“Spiel erfordert oft Mobilisierung. Damit es nicht in Aggressivität umschlägt, muss Face-to-Face-Interaktion stattfinden“ - Stephen Porges - Professor für Psychiatrie und Biomedizintechnik
Alle Säugetiere verfügen über ein System für soziales Engagement, dass der Regulierung des Kampf - Flucht - Verhaltens dient. Ist dieses System abgeschaltet oder blockiert, ist die Wahrnehmung, ob Freund oder Feind im Anmarsch ist, getrübt und auch das Gegenüber kann darauf hin irritiert reagieren.
Daher ist es so wichtig, dass Hunde, besonders während ihrer Entwicklung, auch ihr Nervensystem ausbilden können. Körpersprache ist mehr, als nur bestimmte Bewegungen zu erlernen. Besonders für die Kommunikation ist es wichtig über bestimmte Möglichkeiten der Kontaktaufnahme zu verfügen. Beim Spiel ist der Blickkontakt entscheidend oder wenn dies nicht geht, die Stimme. So signalisieren sie einander, dass es nicht gefährlich ist, mit ihnen zusammen zu sein, d.h. sie können zusammen rumtoben ohne sich zu verletzten.
Während man früher der Annahme war, dass Spielen nur dem Einüben von Jagdsequenzen oder dem Kampf- / Fluchtverhalten dient, so weiß man heutzutage, dass das Spiel vor allem dazu dient, Fähigkeiten zu entwickeln, die der Regulation des Körperzustandes dient (Aufregung - Entspannung / Mobilisierung - Immobilisierung).
Erwachsene Hunde spüren es, wenn die Jungen zu sehr aufdrehen und unterbrechen das Spiel, bleiben aber in Kontakt bis sich die Nerven wieder beruhigt haben. Denn Säugetiere brauchen Artgenossen, um ihre Körperzustände regulieren und überleben zu können.
Dies können Welpen jedoch nicht von anderen Welpen lernen, sondern nur von gut sozialisierten erwachsenen Hunden.
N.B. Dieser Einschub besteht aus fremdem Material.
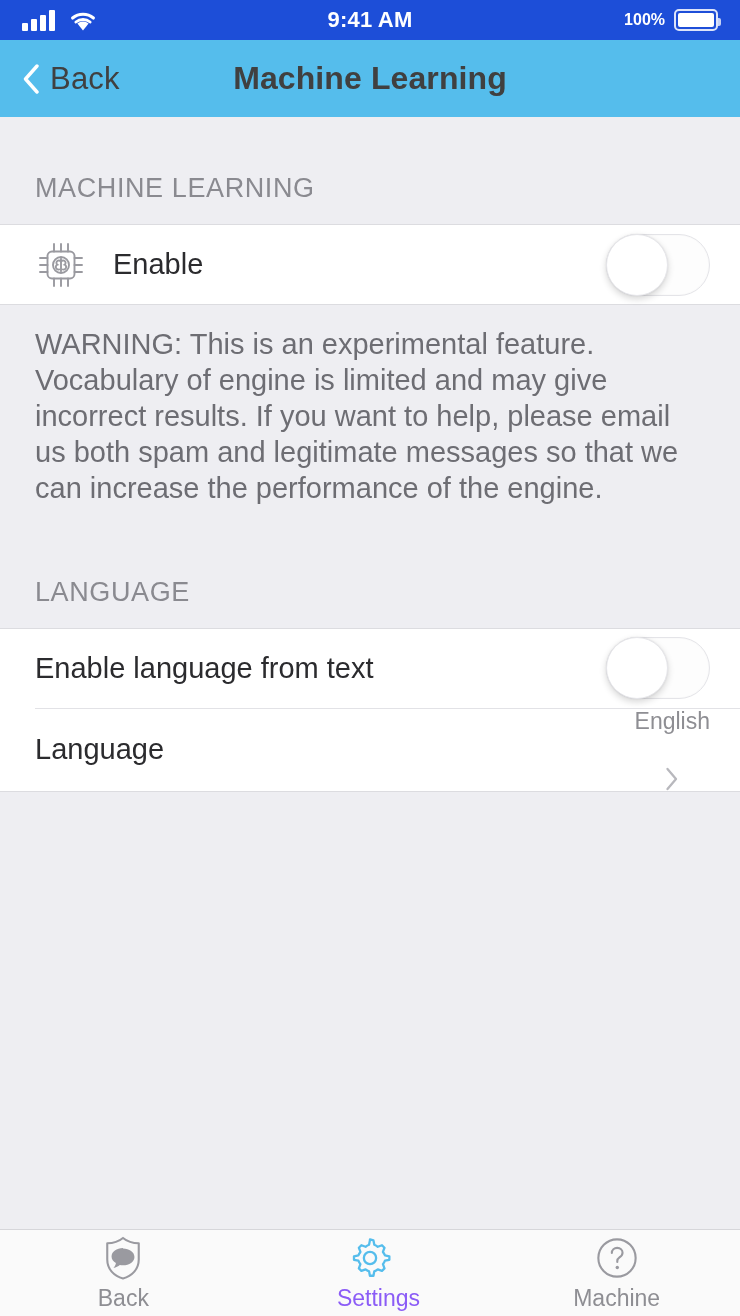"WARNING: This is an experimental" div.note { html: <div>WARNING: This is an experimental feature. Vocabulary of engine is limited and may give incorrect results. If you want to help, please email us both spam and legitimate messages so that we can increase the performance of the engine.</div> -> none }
Welpen schaffen es noch nicht, sich selber zu regulieren, geschweige denn, jemanden anderes zu beruhigen. Daher kippt das Spiel unter Welpen oftmals und endet in Mobbing, Flucht, Kampf und Stress. Welpen brauchen unbedingt Vorbilder von denen sie lernen und daran wachsen können. Das Spiel sollte daher vielmehr als neuronale Übung angesehen werden, die die Fähigkeit schult, zwischen verschiedenen physiologischen Zuständen zu wechseln und somit die Resilienz zu fördern.
Befindet sich ein Hund im Kampf / Flucht Modus, ist er gegen soziale Interaktionen immun. Daher sollte bei Hundekontakten immer darauf geachtet werden, dass eine Face-to-Face-Kommunikation stattfinden kann, damit das Gehirn in einen Zustand der Sicherheit versetzt wird, um sich entspannt auf das Gegenüber einlassen zu können.
Auch der Mensch ist ein Säugetier und sollte daher im Kontakt mit einem Hund auf eine freundliche Kommunikation achten. Genauso sollte der Mensch als potentieller Spielpartner auch immer darauf achten, dass ein Spiel ein Spiel bleibt. Puscht sich ein Hund während des Spiels zu hoch, liegt es an uns, dies wieder liebevoll zu regulieren. Den Hund für eine Reaktion des Nervensystems zu bestrafen macht überhaupt keinen Sinn. Im Gegenteil, fehlen dem Hund sogenannte Coping / Anpassungsstrategien oder haben wir einfach die Grenzen übersehen, so liegt es auch an uns, einem Hund wieder einen sicheren Rahmen zu geben.
Wie schlecht heutzutage Hunde reguliert sind, sieht man an der ansteigenden Zahl von hyperaktiven, distanzlosen und impulsiven Hunde, die über eine sehr geringe Frustrationstoleranz verfügen.